Atlanta-based Gables Residential sure knows how to pick a submarket for the company’s first official LEED-certified multifamily community. The project is located in Takoma Park, Md., a neighborhood with a reputation as one of the most liberal and environmentally-conscious inside the Beltway. (Takoma straddles the Washington, D.C., and Maryland state line.) Its year-round organic farmer’s market is one of the largest in the area, and residents, in general, aspire to a holisitic and organic lifestyle that is just this side of crunchy. The green bar was definitely going to have to be met.
Gables Takoma Park, the resulting Silver LEED-certified, 145-unit apartment community, seems to have done just that. Beginning with neighborhood focus groups and an open house to emphasize the property’s green cache, Gables Takoma Park quickly silenced a concerned neighborhood that was conscious of building things green and wary of a corporately-managed apartment community.

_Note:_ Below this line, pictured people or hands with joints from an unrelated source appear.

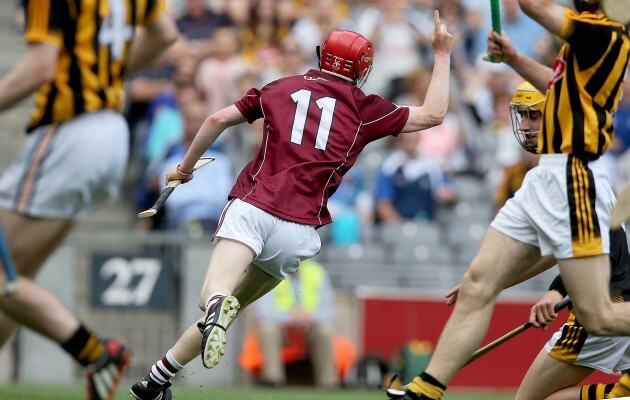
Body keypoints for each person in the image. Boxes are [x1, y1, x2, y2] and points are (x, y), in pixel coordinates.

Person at [129, 12, 454, 400]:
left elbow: (216, 118)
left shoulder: (281, 86)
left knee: (214, 296)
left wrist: (184, 169)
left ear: (322, 57)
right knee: (229, 309)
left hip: (253, 206)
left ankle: (214, 306)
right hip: (298, 232)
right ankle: (155, 380)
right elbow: (434, 114)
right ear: (361, 69)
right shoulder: (366, 108)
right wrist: (442, 53)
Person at [389, 1, 630, 398]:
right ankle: (427, 389)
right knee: (479, 282)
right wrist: (515, 58)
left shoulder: (605, 33)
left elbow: (531, 6)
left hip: (572, 175)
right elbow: (556, 89)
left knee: (597, 317)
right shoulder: (587, 42)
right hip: (548, 176)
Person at [0, 1, 178, 399]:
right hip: (111, 132)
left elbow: (40, 68)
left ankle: (96, 353)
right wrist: (108, 76)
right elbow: (165, 32)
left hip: (68, 132)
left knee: (5, 275)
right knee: (14, 281)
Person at [447, 83, 630, 400]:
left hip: (606, 302)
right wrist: (489, 282)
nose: (526, 126)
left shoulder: (575, 172)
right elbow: (562, 247)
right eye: (523, 116)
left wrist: (555, 290)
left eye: (535, 116)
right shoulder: (554, 169)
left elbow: (593, 248)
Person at [251, 258, 338, 388]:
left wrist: (308, 317)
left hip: (310, 328)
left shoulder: (317, 272)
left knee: (325, 332)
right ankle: (272, 380)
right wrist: (290, 317)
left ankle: (328, 384)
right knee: (267, 330)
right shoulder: (270, 270)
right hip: (282, 328)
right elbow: (262, 311)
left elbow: (328, 311)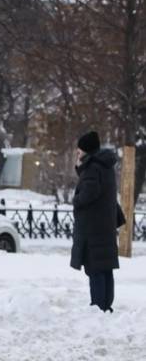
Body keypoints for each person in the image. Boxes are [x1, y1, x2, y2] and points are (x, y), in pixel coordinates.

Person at [71, 131, 123, 312]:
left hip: (93, 227)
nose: (77, 152)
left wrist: (75, 200)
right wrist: (80, 168)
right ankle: (106, 304)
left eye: (79, 149)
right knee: (105, 268)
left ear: (86, 149)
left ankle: (98, 307)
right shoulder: (105, 165)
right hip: (105, 224)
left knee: (95, 269)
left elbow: (89, 193)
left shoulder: (93, 168)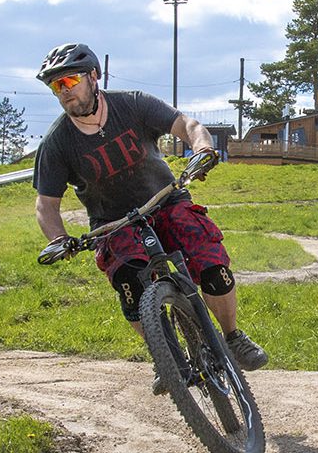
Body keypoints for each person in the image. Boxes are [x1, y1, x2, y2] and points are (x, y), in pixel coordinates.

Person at [30, 42, 268, 392]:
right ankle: (167, 359)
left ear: (93, 76)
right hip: (113, 224)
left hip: (165, 201)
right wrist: (58, 239)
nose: (63, 92)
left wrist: (201, 148)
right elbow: (45, 205)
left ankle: (232, 337)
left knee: (211, 262)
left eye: (69, 82)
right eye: (56, 87)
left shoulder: (133, 104)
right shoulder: (57, 143)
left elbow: (187, 124)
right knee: (130, 284)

Location: Washington, D.C.
Builder/Developer: Gables Residential
Architect: Eric Colbert & Associates
Opened: August 2008
No. of Units: 145
Unit Mix: Studio, one- and two-bedroom apartments
Prices: $1,525 to $3,345 per month
“The location itself was ideal—directly next to the Takoma Park metro station in a desirable submarket,” says Gables regional vice president of investments Jorgen Punda. “The neighborhood is mostly educators, professionals, and activists who seemed open to our price point but keenly aware of the environment and the preservation of an established, eclectic neighborhood. Via our open house and marketing outreach on our green efforts, I think the prospect base, as well as the community, became intrigued in a positive way.”
Indeed, marketing flyers and business cards were printed with soy-based inks on seeded paper that—if lost or littered—would biodegrade, seed, and grow into flowers. Additional materials were printed on recycled paper certified by the Forest Stewardship Council. The building boasts dual-flush toilets that decrease water usage by 30 percent, low-VOC adhesives and finishes, compact fluorescent bulbs, preferred parking for alternative fuel vehicles, loaner bicycles, and separate trash chutes for recycling on every floor.

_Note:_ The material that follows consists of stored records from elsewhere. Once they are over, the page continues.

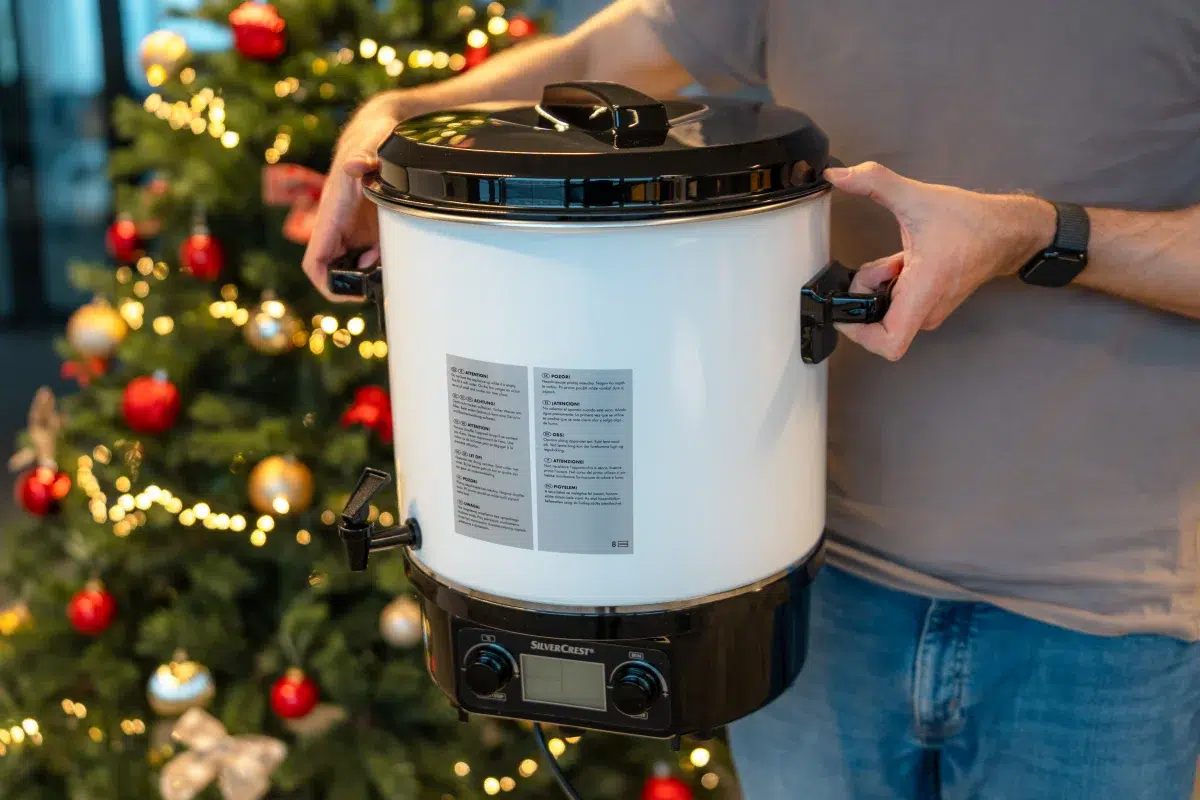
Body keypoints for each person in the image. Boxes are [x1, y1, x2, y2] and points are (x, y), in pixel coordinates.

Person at [303, 2, 1200, 796]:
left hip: (1100, 608)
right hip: (799, 571)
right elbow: (611, 54)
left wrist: (1037, 233)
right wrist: (395, 116)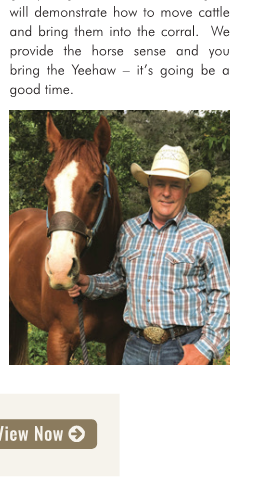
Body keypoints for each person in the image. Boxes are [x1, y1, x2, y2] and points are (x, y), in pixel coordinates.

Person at [70, 145, 229, 365]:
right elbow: (119, 278)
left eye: (175, 185)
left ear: (186, 189)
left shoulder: (206, 235)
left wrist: (206, 348)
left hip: (185, 348)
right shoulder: (129, 230)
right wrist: (88, 283)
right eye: (159, 184)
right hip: (136, 348)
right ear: (149, 187)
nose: (166, 192)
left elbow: (223, 296)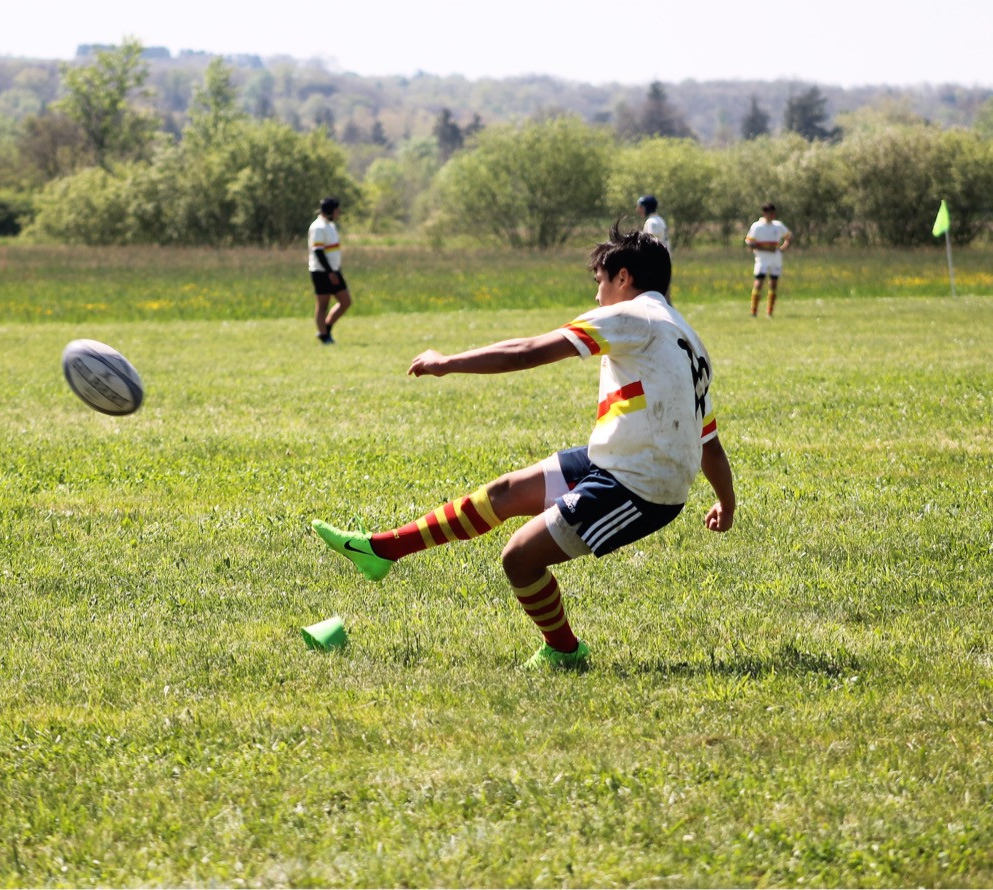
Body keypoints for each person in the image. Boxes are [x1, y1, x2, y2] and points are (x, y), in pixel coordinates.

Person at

Though originally aiming for basic LEED certification, the extra effort to meet community expectations brought Gables Takoma Park to the Silver level and has turbo-charged the company’s appetite for additional LEED projects. “Prior to this project, I think we were doing some green things but maybe didn’t call it green specifically,” Punda says. “We have since gotten a lot more specific with all of our green initiatives from the development, investment, and management fronts. Which is good—we’re hoping with Takoma Park to set a new high watermark.”